"Vanilla" image classification tasks typically don't require specialized models, as the default Hugging Face models tend to deliver satisfactory results.
A new study has shown that fine-tuned neural networks initiated with transfer learning generally outperform scikit-learn models trained on extracted neural network features in complex, domain-specific tasks. This is mainly due to the adaptability of fine-tuning, which allows for more powerful feature representations aligned with the task.
The research, which focuses on earth observation, computer vision, and machine learning, utilises a dataset from the 2013/2014 Chesapeake Conservancy land cover project. The dataset consists of 15,809 unique patches of size 128 x 128 pixels, composed of National Agriculture Imagery Program (NAIP) satellite imagery, and includes 4-bands of information at a 1 meter squared resolution. The dataset includes 5 land cover classes: Water, Tree Canopy and Shrubs, Low Vegetation, Barren, and Impervious Surfaces.
The dataset is somewhat significantly class imbalanced, with Tree Canopy and Shrubs being highly over-represented and Barren and Impervious Surfaces being highly under-represented. To address this issue, the researchers used Principal Component Analysis (PCA) as a non-learned feature for dimension reduction.
Learned features were extracted from two pre-trained models: Microsoft's Bidirectional Encoder Image Transformer (BEiT) and Facebook's ConvNext model. The models were then trained using scikit-learn models and transfer learned and fine-tuned neural networks were also trained for comparison.
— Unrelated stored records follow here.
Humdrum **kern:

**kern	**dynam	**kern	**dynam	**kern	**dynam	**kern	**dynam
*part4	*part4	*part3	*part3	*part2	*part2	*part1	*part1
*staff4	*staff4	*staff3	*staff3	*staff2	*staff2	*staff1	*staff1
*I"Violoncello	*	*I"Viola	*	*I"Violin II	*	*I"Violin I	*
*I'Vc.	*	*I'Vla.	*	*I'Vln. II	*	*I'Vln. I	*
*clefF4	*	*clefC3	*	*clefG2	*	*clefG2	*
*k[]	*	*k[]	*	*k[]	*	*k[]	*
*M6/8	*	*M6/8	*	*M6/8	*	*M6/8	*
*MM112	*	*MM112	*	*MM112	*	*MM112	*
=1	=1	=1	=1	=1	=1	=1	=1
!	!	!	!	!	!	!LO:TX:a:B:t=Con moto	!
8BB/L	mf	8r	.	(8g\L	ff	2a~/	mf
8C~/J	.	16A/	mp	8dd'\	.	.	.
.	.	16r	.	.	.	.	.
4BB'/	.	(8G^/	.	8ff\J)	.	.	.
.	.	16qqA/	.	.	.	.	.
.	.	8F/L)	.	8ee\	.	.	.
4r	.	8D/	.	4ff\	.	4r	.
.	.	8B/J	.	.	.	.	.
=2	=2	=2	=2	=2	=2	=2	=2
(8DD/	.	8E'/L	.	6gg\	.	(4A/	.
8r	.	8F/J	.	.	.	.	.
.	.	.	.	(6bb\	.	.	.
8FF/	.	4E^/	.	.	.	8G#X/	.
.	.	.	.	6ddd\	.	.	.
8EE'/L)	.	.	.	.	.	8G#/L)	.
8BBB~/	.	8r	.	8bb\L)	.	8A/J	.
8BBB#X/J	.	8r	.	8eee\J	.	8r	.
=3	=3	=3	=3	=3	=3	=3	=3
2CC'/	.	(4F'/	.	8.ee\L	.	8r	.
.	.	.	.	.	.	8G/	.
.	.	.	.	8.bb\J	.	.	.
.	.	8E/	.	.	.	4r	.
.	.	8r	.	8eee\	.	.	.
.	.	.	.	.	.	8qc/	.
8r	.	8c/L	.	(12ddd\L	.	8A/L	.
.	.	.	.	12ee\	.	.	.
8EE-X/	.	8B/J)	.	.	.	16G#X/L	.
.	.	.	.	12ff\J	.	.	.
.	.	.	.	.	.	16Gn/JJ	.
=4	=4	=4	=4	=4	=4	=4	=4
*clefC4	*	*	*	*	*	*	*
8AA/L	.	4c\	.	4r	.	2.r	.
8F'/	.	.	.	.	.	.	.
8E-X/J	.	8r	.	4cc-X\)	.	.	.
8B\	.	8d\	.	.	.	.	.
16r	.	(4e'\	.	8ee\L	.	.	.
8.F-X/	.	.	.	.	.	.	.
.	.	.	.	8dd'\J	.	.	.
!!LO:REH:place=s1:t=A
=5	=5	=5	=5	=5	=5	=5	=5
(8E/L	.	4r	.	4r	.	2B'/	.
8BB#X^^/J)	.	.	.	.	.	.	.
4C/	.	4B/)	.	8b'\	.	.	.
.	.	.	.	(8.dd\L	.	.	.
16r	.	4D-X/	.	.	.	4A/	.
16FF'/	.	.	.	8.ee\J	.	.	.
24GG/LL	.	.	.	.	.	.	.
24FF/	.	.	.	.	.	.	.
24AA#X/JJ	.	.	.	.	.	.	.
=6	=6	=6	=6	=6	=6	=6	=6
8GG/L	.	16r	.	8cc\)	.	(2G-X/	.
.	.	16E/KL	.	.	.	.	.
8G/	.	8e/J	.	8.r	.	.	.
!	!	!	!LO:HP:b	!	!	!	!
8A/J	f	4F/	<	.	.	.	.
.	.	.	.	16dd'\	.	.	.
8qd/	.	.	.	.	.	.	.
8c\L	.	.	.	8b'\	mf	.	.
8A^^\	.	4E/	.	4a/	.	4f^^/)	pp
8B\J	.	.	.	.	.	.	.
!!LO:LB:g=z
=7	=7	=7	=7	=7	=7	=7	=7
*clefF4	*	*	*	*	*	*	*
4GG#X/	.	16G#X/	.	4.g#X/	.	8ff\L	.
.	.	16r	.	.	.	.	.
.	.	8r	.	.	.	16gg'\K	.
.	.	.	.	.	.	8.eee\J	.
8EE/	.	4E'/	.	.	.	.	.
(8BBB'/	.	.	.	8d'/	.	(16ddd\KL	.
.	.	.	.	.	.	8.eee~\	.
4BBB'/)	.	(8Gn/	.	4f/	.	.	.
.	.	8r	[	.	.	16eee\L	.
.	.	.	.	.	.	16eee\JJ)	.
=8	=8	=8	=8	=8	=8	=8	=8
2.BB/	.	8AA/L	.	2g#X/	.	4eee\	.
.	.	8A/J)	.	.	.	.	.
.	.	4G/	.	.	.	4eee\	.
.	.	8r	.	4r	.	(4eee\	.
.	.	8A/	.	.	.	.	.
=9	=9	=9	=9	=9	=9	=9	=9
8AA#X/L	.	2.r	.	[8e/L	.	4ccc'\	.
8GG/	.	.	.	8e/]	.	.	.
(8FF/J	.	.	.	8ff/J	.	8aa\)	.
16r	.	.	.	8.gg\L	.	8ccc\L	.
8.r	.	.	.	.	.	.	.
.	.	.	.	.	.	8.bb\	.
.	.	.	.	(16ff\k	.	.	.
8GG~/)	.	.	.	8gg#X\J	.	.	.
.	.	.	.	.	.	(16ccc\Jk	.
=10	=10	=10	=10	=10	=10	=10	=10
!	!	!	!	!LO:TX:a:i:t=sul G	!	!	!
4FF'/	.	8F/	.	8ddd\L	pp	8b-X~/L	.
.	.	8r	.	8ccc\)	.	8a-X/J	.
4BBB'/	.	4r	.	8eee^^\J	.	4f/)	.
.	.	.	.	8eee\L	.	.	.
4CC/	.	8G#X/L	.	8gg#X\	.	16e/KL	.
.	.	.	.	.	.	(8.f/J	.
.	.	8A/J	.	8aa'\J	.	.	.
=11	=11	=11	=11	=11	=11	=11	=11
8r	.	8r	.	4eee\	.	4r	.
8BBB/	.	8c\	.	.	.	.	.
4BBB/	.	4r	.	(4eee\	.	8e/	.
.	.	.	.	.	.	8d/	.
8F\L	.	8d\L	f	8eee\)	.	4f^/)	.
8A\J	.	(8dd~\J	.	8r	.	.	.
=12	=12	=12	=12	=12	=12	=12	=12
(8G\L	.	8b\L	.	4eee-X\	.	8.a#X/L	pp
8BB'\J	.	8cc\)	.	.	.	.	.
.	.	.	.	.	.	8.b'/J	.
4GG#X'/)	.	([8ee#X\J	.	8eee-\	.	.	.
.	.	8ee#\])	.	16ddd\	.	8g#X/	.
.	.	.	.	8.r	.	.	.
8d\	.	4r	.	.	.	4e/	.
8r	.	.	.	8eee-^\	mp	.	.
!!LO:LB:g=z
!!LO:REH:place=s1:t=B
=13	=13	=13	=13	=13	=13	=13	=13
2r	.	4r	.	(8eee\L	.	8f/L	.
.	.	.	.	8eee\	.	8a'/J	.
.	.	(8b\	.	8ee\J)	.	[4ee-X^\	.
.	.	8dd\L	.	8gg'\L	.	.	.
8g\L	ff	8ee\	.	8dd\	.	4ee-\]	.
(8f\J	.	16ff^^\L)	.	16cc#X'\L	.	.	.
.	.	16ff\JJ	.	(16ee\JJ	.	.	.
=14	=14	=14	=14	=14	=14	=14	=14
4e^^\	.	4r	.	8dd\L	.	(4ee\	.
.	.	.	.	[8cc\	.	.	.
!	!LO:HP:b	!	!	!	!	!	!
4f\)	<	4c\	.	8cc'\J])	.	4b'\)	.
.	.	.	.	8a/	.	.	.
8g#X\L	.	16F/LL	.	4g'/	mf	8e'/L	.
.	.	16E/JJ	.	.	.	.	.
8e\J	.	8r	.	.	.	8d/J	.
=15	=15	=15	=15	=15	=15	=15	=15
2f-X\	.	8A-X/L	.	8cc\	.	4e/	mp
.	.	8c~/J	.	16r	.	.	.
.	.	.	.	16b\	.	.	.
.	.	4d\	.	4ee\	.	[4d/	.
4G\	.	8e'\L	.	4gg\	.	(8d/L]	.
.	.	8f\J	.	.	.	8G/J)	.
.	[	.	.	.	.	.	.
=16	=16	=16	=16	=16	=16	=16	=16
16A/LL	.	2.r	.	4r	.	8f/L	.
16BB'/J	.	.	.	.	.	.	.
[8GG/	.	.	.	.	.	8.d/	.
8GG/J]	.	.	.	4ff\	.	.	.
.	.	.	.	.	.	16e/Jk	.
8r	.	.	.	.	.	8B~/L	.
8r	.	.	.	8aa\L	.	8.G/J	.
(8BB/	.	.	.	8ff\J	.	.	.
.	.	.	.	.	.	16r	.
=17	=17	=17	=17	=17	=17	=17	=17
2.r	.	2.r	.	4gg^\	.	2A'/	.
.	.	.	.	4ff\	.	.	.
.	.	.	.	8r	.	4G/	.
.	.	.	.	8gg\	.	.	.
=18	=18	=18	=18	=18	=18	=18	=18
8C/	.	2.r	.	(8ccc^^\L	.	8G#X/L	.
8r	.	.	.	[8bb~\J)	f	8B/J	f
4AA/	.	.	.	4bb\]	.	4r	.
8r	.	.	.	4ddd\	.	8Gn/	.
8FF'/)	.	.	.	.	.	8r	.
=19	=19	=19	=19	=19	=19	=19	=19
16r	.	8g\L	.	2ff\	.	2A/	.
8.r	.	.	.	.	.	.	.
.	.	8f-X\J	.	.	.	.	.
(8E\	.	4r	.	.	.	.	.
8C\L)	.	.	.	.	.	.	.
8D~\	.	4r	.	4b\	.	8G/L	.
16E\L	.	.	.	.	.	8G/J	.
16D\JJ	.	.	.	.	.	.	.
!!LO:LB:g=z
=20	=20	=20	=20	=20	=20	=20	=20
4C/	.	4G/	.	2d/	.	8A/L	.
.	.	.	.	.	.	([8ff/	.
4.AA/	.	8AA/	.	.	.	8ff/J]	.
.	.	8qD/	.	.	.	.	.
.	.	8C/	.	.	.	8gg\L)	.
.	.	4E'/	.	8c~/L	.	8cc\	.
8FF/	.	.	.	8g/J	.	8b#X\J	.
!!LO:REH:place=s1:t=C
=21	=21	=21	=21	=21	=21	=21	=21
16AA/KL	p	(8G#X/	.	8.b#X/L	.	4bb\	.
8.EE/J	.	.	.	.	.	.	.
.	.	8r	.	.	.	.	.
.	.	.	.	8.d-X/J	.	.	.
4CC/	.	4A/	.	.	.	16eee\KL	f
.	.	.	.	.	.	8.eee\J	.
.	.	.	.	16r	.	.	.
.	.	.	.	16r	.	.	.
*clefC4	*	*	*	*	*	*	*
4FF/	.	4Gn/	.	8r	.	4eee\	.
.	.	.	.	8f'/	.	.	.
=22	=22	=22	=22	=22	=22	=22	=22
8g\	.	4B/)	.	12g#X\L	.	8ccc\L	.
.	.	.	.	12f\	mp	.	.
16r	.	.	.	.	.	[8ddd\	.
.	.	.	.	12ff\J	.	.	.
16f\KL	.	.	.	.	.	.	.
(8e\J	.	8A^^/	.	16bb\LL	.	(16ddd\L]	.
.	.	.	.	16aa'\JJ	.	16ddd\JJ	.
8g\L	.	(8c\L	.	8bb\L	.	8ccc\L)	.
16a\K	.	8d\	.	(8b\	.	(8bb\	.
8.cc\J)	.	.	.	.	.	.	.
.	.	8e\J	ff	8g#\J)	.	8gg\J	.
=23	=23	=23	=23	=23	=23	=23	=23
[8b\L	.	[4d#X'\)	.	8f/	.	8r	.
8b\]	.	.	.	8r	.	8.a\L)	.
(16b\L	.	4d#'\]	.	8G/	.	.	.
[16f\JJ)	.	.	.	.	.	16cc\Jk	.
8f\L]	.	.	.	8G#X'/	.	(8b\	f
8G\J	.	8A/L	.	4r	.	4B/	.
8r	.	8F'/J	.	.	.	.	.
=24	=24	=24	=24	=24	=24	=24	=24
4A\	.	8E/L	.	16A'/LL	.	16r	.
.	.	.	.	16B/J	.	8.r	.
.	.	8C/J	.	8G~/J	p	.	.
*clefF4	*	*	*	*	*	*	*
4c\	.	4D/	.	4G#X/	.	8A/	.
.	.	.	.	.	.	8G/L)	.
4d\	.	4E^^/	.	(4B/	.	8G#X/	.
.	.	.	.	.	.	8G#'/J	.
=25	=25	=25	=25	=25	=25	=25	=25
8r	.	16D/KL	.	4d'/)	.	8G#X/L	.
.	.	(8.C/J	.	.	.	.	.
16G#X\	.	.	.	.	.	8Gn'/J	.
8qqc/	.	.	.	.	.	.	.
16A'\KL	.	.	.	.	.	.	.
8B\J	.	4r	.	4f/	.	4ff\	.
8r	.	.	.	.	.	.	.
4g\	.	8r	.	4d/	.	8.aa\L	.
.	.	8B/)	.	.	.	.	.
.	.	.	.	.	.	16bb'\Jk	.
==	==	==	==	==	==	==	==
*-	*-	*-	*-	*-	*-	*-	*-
Model evaluation was based on balanced accuracies, individual class accuracies, and confusion matrices on the held-out test set. The results showed that the fine-tuned BEiT model performed second best overall with a balanced accuracy of 82.9%, while the ConvNext model performed best overall with a balanced accuracy of 84.4%.
Interestingly, the study found that handcrafted features like Histogram of Gradients (HOGs) weren't as effective for supervised modeling purposes in this context, as they incurred a significant drop off in balanced accuracy relative to the models trained from learned features.
The research also highlights the limitations of the outputted models, including worsened classification performance on imagery of other class types, at other resolutions, and with other conditions. However, it also suggests that pre-trained embeddings paired with simpler models can perform nearly as well as fine-tuned neural networks.
The study references a famous blog post by Andrej Karpath on the shift from the old school engineering to the new school of deep learning, dubbed "software 2.0". This shift, which is still relevant today, emphasises the importance of pre-trained models and transfer learning in achieving superior performance on complex, domain-specific tasks.
The research also mentions that knowledge of the Python package universe is critical for the project. With thousands of pre-trained neural networks being released annually by companies like Microsoft, this knowledge will only become more essential in the future.
The findings of this study are significant for data scientists and those interested in earth observation, computer vision, and machine learning, as they demonstrate the power of fine-tuned neural networks initiated with transfer learning in complex, domain-specific tasks. Furthermore, the study also emphasises the importance of understanding and utilising pre-trained models and transfer learning in achieving superior performance.
On a side note, it's worth mentioning that Hugging Face is not only great for Natural Language Processing, but also amazing for Computer Vision. In fact, Hugging Face's Model Hub offers a wide range of pre-trained models that can be used for various computer vision tasks.
Lastly, it's interesting to note that Stable Diffusion, a neural network that can turn text prompts into images/art, has been downloaded by over 10 million users, demonstrating the growing interest and application of neural networks in various fields.
Technology, such as pre-trained models like Microsoft's Bidirectional Encoder Image Transformer (BEiT) and Facebook's ConvNext model, plays a crucial role in the performance of fine-tuned neural networks in complex, domain-specific tasks, as demonstrated by the study utilised in the research. The knowledge of the Python package universe, including the availability of thousands of pre-trained neural networks released annually by companies, is essential for such projects and will become increasingly important in the future.